On 2012-12-06 20:51 (GMT-0500) Máirín Duffy composed:
That one-line patch doesn't actually fix any of the problems Felix
cited, nor is it really all that productive. There are probably 10 or
more apps that use fedora.css that would be negatively impacted by that
change,
Clearly that one line change would fall far short of enough, necessitating
other changes down the cascade; but it's the foundation of fixing a huge
problem that's hardly unique to fedoraproject.org.
and I don't think he understands why that line is in there.
Quite likely http://www.thenoodleincident.com/tutorials/typography/index.html
from 2002 is the method's inception. I've been understanding the power CSS
gives stylists to reduce web site usability since before I got broadband and
installed Apache too long ago to remember, around the time the masses began
discovering what the term blog meant.
It (body { font-size: 76%) "is in there" to reduce the site's base font size
from the user's optimum size, as reflected in his browser's default size
setting, a size the stylist has no power nor need to know, to a smaller size
that:
1-crams more content into the viewport
2-reduces legibility <http://www.useit.com/alertbox/designmistakes.html>
3-reduces usability
4-reduces accessibility <http://fm.no-ip.com/Auth/accessibility.html>
5-says to all its users they've improperly set their default text sizes in
their browsers
6-shrinks the site's base text size to 57.76% of optimum
<http://fm.no-ip.com/Auth/area76.html>
7-induces users to apply defensive measures to compensate for small text,
such as minimum size enforcement, disabling site styles entirely, zooming,
and suboptimizing display configuration
<http://msdn.microsoft.com/en-us/library/windows/desktop/dd464659%28v=vs.85%29.aspx>
Quite notable in that last URL is that in the Microsoft sample, only 39% of
users of HDTV displays were using the native resolution of the display,
instead using a lower resolution in order to make everything bigger. And it
says nothing about people who don't use computers at all only because in
their experience tiny everything makes them too hard to use.
Setting an overall base document text size at other than 100%/medium/1rem,
however implemented, is offensive behavior, otherwise definable as rude.
<http://fm.no-ip.com/Auth/rudeweb.html>
A good primer on how to work with CSS is Eric Meyer's O'Reilly CSS book.
Meyer hosts the CSS-D wiki http://css-discuss.incutio.com/wiki/Main_Page and
mailing list, for those who'd rather bootstrap the web to progress the web
than buy a book. The oldest post I can find I made on that list is days short
of 8 years old. Without having looked I would have sworn I was a subscriber
since far earlier. http://webdesign-l.com/ is another I've been using about
the same length of time.
On 2012-12-06 20:57 (GMT-0500) Máirín Duffy composed:
you're going to have to treat them with a little more respect.

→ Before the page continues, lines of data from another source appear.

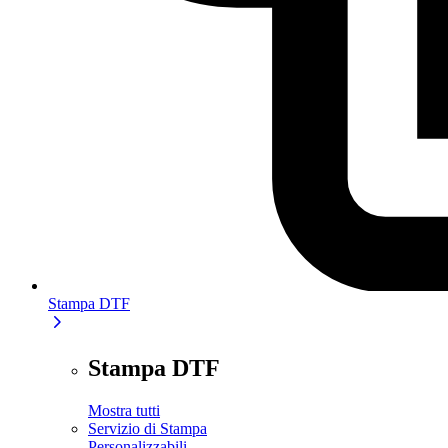
Stampa DTF
Stampa DTF
Mostra tutti
Servizio di Stampa
Personalizzabili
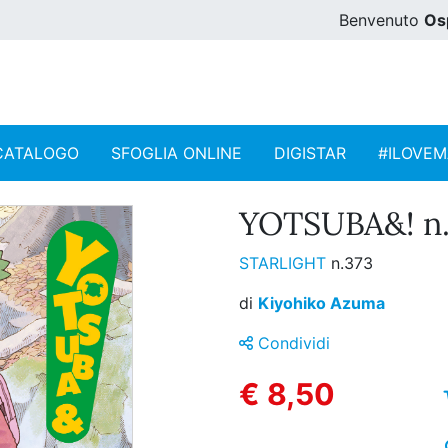
Benvenuto
Os
CATALOGO
SFOGLIA ONLINE
DIGISTAR
#ILOVE
YOTSUBA&! n.
STARLIGHT
n.373
di
Kiyohiko Azuma
Condividi
€ 8,50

Respect cuts both ways. http://fm.no-ip.com/SS/SC/sc-mairduff1200.png clearly
demonstrated serious disrespect for visitors to your blog. The current
version http://fm.no-ip.com/SS/SC/sc-mairduff1200b.png shows you've since
incorporated vastly more respect than you had previously. Your old style.css
set body text size to 13px, 42.25% of the browser default on the system I'm
composing this on, 29.34% of the default on the system those screenshots were
taken on. Your new style.css moved from 13px on body to 87.5% on html and
1rem on body, which translates to 76.56% of the browser default on both
systems, a vast improvement, and far better than most sites, still rude, but
less blatantly so.
The legibility improvement via size increase is noticeably offset by #444
gray text, while the overall layout impression, like so many other sites that
overrule font designers' optimal leading, is that of a middle schooler's
double-spaced term paper. Then there are those tiny images with illegible
what appears to be 13px text when viewed at their intrinsic size and much
smaller as embedded in your page.
Surely though, if you were as passionate as your language and repeated
mailing list bludgeonings suggest, you'd take the time to actually learn
how to do it and do it.
I do know how to use CSS, though when Ajax and scripting get involved I'm
blocked by lack of knowledge and lack of interest. In part because I know of
no project policy statement indicating my effort would not go for naught, for
the time being at least I choose not to steal the time it would require from
other commitments waiting on available time.
In my thread starter I asked "Is there a compelling reason Fedora can't be a
leader in web site friendliness...?" Without a satisfactory answer to that, a
statement that it should be, what it would mean to be, and a plan to get
there, I can't justify stealing the time required to do CSS grunt work.
--
"The wise are known for their understanding, and pleasant
words are persuasive." Proverbs 16:21 (New Living Translation)
Team OS/2 ** Reg. Linux User #211409 ** a11y rocks!